══ Document section

Implementation:Huggingface Datasets AbstractDatasetReader
| Knowledge Sources | |
|---|---|
| Domains | IO, Architecture |
| Last Updated | 2026-02-14 18:00 GMT |
Overview
Abstract base classes defining the interface for all dataset readers and input streams, provided by the HuggingFace Datasets library.
Description
AbstractDatasetReader and AbstractDatasetInputStream are abstract base classes (ABCs) that establish the contract for reading datasets from file paths or input streams respectively. All concrete reader implementations in the datasets.io package (such as CsvDatasetReader, JsonDatasetReader, ParquetDatasetReader) inherit from AbstractDatasetReader.
AbstractDatasetReader accepts file paths along with configuration for splits, features, caching, streaming, and multiprocessing. It defaults the split to "train" when a single path is provided (not a dict). Its abstract read() method returns a Dataset, DatasetDict, IterableDataset, or IterableDatasetDict.
AbstractDatasetInputStream is a simpler variant that does not accept path arguments, intended for stream-based inputs. Its abstract read() method returns a Dataset or IterableDataset.
Usage
These ABCs are not used directly by end users. They serve as the foundation for all format-specific reader classes in the library. Understanding them is useful for implementing custom readers or understanding the reader architecture.
Code Reference
Source Location
- Repository: datasets
- File:
src/datasets/io/abc.py - Lines: 1-53
Signature
class AbstractDatasetReader(ABC):
def __init__(
self,
path_or_paths: Optional[NestedDataStructureLike[PathLike]] = None,
split: Optional[NamedSplit] = None,
features: Optional[Features] = None,
cache_dir: str = None,
keep_in_memory: bool = False,
streaming: bool = False,
num_proc: Optional[int] = None,
**kwargs,
):
@abstractmethod
def read(self) -> Union[Dataset, DatasetDict, IterableDataset, IterableDatasetDict]:
pass
class AbstractDatasetInputStream(ABC):
def __init__(
self,
features: Optional[Features] = None,
cache_dir: str = None,
keep_in_memory: bool = False,
streaming: bool = False,
num_proc: Optional[int] = None,
**kwargs,
):
@abstractmethod
def read(self) -> Union[Dataset, IterableDataset]:
pass
Import
from datasets.io.abc import AbstractDatasetReader, AbstractDatasetInputStream
I/O Contract
AbstractDatasetReader Inputs
| Name | Type | Required | Description |
|---|---|---|---|
| path_or_paths | Optional[NestedDataStructureLike[PathLike]] |
No | Path(s) to the data file(s). Can be a single path, list of paths, or dict mapping split names to paths. |
| split | Optional[NamedSplit] |
No | Name of the dataset split. Defaults to "train" when path_or_paths is not a dict.

════

What to do:
1. List every return type that the AbstractDatasetReader documentation gives for the abstract read() method of AbstractDatasetReader.
2. Quote the AbstractDatasetReader documentation from "AbstractDatasetInputStream is a" to "the reader architecture.".

══ Stored data

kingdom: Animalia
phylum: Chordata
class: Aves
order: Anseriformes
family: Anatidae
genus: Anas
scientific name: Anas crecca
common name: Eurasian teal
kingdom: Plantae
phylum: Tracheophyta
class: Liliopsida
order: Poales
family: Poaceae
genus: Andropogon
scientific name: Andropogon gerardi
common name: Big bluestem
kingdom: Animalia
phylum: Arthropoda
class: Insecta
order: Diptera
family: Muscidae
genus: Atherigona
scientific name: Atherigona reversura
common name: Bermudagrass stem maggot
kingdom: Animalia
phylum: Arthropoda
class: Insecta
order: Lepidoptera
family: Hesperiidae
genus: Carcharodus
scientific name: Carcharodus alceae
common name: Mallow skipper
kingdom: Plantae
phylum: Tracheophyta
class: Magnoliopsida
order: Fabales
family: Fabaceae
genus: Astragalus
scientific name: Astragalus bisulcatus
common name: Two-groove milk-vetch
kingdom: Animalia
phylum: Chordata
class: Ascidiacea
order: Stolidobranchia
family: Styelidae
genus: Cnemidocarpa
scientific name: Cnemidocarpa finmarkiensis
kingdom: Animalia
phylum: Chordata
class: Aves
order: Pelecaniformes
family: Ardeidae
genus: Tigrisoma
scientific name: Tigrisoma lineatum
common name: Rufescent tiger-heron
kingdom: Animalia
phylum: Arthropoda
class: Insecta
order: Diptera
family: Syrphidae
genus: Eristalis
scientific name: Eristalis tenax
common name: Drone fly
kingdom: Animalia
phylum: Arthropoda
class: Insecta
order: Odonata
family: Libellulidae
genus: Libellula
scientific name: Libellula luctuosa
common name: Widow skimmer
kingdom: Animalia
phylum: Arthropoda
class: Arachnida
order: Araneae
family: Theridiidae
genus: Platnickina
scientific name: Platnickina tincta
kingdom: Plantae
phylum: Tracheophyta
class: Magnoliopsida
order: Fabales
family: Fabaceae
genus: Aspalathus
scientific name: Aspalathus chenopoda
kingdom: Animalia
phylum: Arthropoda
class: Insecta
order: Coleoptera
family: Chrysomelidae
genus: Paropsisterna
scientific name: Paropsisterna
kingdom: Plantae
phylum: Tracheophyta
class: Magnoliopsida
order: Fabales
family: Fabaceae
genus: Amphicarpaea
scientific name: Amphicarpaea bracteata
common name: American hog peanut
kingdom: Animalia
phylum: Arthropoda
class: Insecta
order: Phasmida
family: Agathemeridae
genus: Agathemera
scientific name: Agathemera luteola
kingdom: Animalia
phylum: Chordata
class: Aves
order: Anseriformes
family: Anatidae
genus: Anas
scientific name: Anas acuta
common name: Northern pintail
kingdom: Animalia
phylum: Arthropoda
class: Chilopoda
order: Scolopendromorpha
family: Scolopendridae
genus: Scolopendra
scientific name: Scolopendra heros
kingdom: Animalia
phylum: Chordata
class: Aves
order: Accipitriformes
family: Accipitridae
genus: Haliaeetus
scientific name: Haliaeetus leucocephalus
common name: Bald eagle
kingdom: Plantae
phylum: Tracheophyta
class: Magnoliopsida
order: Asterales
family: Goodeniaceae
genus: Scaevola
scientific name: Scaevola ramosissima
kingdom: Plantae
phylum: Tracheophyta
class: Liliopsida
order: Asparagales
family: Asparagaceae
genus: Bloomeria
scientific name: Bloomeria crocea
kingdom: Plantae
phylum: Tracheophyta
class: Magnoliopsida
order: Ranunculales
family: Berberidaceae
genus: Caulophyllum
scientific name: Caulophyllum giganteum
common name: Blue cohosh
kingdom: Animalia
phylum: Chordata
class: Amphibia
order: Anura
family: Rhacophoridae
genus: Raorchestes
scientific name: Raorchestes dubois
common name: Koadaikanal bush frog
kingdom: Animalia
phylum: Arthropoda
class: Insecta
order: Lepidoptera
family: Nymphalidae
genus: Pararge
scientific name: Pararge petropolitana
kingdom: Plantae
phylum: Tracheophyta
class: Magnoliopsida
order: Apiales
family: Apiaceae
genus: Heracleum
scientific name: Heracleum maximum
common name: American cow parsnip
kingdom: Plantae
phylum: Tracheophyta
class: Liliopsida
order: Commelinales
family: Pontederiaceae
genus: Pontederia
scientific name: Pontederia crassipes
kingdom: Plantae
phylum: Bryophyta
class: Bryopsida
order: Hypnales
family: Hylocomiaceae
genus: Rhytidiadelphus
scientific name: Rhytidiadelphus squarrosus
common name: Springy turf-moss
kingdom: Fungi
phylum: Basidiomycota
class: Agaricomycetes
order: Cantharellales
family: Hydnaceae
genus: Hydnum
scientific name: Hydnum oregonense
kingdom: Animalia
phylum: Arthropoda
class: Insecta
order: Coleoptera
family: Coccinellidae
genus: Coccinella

════

Problem solutions:
1. Dataset, DatasetDict, IterableDataset, IterableDatasetDict

2.
AbstractDatasetInputStream is a simpler variant that does not accept path arguments, intended for stream-based inputs. Its abstract read() method returns a Dataset or IterableDataset.
Usage
These ABCs are not used directly by end users. They serve as the foundation for all format-specific reader classes in the library. Understanding them is useful for implementing custom readers or understanding the reader architecture.